How does it compare to matplotlib?

[–] [email protected] 7 points 1 week ago (1 children)

Plots are typical composed, and when writing a paper (I insert them mostly into TeX publications) I do find the quality of the resulting plot is just so much more refined.

Seaborn is indeed closer and was definitely inspired by ggplot2 in some areas, but IMHO, it's still not 100% there visually. I'm very much a Python user and would love it to be, but when I'm, let's say, publishing a book, I'd always go back to ggplot2 - when preparing a paper for a lab class, seaborn is probably fine.

[–] [email protected] 2 points 1 week ago

Same here. I mostly work with Python but the graphs? They are ggplot2.

Plotnine is getting there

[–] [email protected] 2 points 1 week ago* (last edited 1 week ago)

It's a lot more like Seaborn. It produces gorgeous plots with a lovely syntax that is quick and easy to use, but it's not a full drawing toolkit like matplotlib.
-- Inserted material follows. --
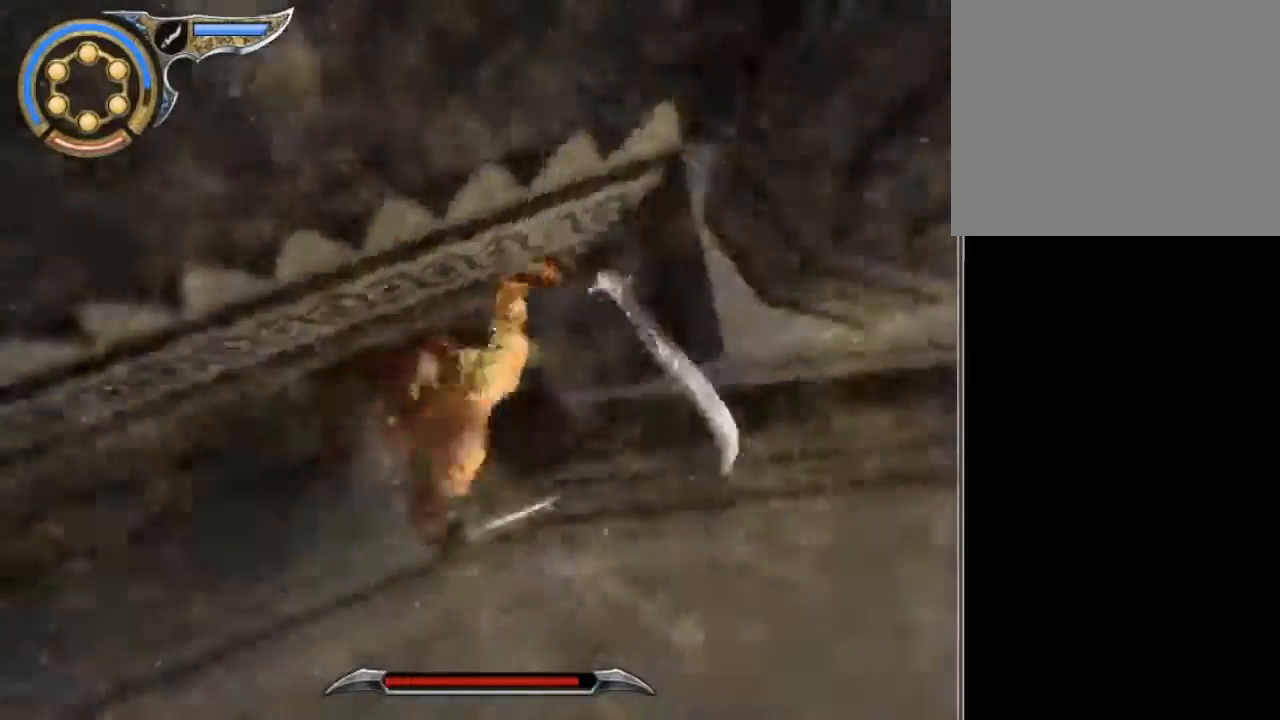
{"buttons": [], "left_stick": "left", "right_stick": "up-left", "events": [[267, "left_stick", "down-right"], [400, "left_stick", "down-left"], [434, "right_stick", "up-left"], [467, "left_stick", "left"]]}
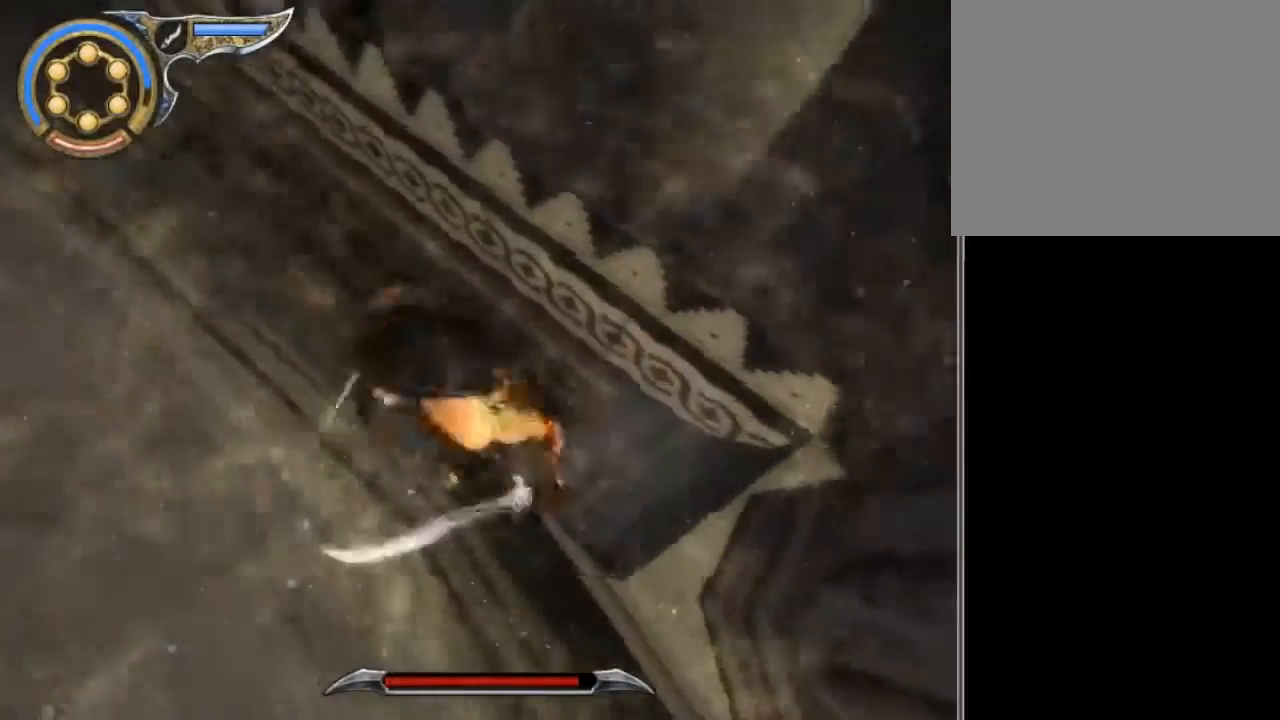
{"buttons": [], "left_stick": "up-left", "right_stick": "up-left", "events": [[66, "left_stick", "up-left"]]}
If I need the plot to have a very precise aesthetic, mpl is great. But if I want a high quality statistical plot that looks great. ggplot2 will do it in about 2 seconds. See also plotnine.

I have no idea how op thinks they could make a decent histogram any quicker than ggplot(data) + geom_histogram(x= x). I mean you don't even have to leave your shell/editor or extract the SQL into CSV.